Canada’s First Lady of Musical Theatre
Louise Pitre performs in Necessary Angel’s production of What Makes A Man, a celebration of the work of Charles Aznavour.
October 5th to November 2nd at the Berkeley Street Theatre, 26 Berkeley Street, Toronto.
Tickets $30 – $49 To book tickets please Click Here
Necessary Angel’s Carys Lewis discusses the work of Charles Aznavour with Louise…
Louise Pitre, Canada’s first lady of musical theatre, needs little introduction. Her illustrious career spans over thirty years on stages across North America and Europe. I was lucky enough to chat with Ms. Pitre about her experience working on Necessary Angel’s upcoming production of What Makes A Man…
What did you know of Charles Aznavour before starting this project?
I grew up in Montreal, I’m French Canadian, so I’ve known Charles Aznavour all my life. I’ve seen him in concert many times and I’ve listened to him since I was a kid.
What do you most enjoy about working on his music?
I think he is one of the most brilliant songwriters ever. His lyrics are unlike anyone’s. The only other person I would put on the same kind of podium is Jacques Brel. Their songs are similar to me in that their lyrics are every bit as strong as the music. His music is terrific, Aznavour’s, and maybe a little poppier sometimes. But, oh his lyrics! Every song is a character study and a story, you feel like you know that person at the end of the song. That’s what I love about Aznavour.
What are the challenges of adapting and interpreting Aznavour’s complex lyrics?
I’ll be honest; it’s very difficult to sing these songs in English. Some of the (English) translations are better than others. I find so often knowing what the French words are is difficult. At the same time you are singing for an English audience, you want them to know what it is you’re talking about. It’s important. I’m very familiar with some of the songs I’m singing. Now, it’s not Charles Aznavour singing these songs. I’m going to impose certain things on the song because I’m giving it from my characters point of view. It makes a big difference on how you are going to sing the song. It affects the meaning and your relationship to it. It’s like taking a song you know, and always thought you knew, and tweaking it slightly.
What can you tell me about the character you are developing in the show?
Jennifer (Tarver) is calling my character ‘The Survivor’. I’m the one who has gone through all the shit! The one who has had the dream, but who sees the dream chipped away and has never been able to let it go. (In the song) Take Me Along, I just want to get the hell out of this place I am in, but I give up at the end of the song. And in A Young Girl, it’s about back when I was full of hope and love, but had that chipped away too. I tired to get out, but love consumed me. Once again I don’t get to escape. I’m the more embittered and realistic…the other two characters in the piece are younger and more hopeful. But we’re all a part of what ‘the man’ has become.
Do you have any favorite songs from Aznavour’s body of work?
I love Two Guitars. I wasn’t that familiar with the song coming into rehearsal. But before coming to rehearsal, I must admit that my favorite song was I Drink. I mistakenly thought I was signings that song and I was so excited about it! ‘Cause that’s one of those seriously bitter songs…it’s fantastic. It’s killer.

------------------------------------------------------------------------

> **Exercise instructions**
(a) According to the interview with Louise Pitre, in which city did she grow up?
(b) Repeat the part of the interview with Louise Pitre starting with "Jennifer (Tarver) is" and going on through "body of work?".
(c) In the interview, list every song that Louise Pitre names by title in her answers.

------------------------------------------------------------------------

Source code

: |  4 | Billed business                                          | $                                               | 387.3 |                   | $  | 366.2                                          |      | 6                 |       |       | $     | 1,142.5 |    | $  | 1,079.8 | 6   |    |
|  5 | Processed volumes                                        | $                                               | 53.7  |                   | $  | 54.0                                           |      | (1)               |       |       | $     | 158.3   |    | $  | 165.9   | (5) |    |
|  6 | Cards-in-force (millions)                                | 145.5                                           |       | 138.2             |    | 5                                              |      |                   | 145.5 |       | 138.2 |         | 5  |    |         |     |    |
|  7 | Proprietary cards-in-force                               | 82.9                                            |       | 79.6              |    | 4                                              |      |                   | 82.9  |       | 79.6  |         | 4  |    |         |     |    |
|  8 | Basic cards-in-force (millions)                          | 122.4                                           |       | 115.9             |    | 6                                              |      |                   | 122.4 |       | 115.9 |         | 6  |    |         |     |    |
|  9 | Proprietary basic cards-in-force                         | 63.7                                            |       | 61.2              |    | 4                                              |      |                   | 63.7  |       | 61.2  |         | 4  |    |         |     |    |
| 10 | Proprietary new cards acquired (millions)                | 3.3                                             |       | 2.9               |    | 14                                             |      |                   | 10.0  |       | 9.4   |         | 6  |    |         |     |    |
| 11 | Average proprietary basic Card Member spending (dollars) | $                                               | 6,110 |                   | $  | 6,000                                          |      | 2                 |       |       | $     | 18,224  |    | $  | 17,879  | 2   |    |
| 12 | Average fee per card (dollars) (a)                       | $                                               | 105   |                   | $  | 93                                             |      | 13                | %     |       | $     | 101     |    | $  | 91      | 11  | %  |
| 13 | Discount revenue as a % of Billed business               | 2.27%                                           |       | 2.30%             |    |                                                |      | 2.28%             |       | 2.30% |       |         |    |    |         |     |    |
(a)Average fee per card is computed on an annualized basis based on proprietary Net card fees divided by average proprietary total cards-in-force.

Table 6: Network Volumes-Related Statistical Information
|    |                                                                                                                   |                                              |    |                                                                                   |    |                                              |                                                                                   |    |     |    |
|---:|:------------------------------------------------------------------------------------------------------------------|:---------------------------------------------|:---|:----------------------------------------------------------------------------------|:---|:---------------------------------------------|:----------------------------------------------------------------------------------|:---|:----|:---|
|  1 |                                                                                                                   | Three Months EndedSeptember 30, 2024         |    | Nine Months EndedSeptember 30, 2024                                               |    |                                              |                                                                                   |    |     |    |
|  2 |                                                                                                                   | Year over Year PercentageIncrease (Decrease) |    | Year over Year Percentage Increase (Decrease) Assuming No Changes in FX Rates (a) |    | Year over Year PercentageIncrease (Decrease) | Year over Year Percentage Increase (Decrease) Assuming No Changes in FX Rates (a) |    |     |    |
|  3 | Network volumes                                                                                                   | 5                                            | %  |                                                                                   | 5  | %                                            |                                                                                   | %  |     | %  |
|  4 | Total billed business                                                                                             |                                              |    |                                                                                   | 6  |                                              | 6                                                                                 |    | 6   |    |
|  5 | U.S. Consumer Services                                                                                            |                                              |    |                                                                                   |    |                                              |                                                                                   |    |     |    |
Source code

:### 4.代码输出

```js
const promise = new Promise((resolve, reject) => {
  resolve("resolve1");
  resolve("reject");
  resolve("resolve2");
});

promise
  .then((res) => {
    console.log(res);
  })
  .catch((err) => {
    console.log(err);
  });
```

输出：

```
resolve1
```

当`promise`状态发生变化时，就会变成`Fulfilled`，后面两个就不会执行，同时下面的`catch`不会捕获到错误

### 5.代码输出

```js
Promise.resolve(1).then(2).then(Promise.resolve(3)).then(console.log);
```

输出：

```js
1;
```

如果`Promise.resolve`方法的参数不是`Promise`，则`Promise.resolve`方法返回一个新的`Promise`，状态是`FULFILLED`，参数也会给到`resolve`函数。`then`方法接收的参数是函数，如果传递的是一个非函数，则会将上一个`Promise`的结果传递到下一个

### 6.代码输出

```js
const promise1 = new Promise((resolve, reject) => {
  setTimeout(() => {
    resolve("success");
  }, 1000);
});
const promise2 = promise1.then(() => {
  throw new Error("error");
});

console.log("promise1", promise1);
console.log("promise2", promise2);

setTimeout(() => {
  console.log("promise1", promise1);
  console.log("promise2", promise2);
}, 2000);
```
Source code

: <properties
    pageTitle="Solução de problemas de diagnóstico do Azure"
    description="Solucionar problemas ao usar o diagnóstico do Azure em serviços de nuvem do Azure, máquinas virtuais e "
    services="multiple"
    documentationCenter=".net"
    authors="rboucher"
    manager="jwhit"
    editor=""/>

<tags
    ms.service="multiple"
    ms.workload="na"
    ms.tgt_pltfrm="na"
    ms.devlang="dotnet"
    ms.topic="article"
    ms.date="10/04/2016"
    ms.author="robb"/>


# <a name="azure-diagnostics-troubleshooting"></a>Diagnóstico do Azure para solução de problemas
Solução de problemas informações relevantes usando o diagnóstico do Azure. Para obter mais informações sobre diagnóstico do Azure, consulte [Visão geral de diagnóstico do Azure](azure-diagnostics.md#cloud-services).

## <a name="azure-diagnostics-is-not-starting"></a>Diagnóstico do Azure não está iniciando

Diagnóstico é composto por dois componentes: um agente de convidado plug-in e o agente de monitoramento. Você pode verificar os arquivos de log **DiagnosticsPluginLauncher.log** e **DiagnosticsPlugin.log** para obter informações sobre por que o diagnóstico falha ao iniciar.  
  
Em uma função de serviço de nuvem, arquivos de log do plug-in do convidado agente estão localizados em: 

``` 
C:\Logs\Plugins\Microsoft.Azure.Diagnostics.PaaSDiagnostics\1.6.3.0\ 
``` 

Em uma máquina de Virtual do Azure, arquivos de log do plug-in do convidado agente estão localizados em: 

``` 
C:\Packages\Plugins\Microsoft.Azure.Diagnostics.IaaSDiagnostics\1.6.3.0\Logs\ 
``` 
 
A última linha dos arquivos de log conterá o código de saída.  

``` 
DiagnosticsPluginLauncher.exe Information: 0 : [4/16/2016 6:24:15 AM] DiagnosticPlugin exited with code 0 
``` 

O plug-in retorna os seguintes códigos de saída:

------------------------------------------------------------------------

> **Results for the exercise**
(a) Montreal

(b)
Jennifer (Tarver) is calling my character ‘The Survivor’. I’m the one who has gone through all the shit! The one who has had the dream, but who sees the dream chipped away and has never been able to let it go. (In the song) Take Me Along, I just want to get the hell out of this place I am in, but I give up at the end of the song. And in A Young Girl, it’s about back when I was full of hope and love, but had that chipped away too. I tired to get out, but love consumed me. Once again I don’t get to escape. I’m the more embittered and realistic…the other two characters in the piece are younger and more hopeful. But we’re all a part of what ‘the man’ has become.
Do you have any favorite songs from Aznavour’s body of work?

(c)
Take Me Along
A Young Girl
Two Guitars
I Drink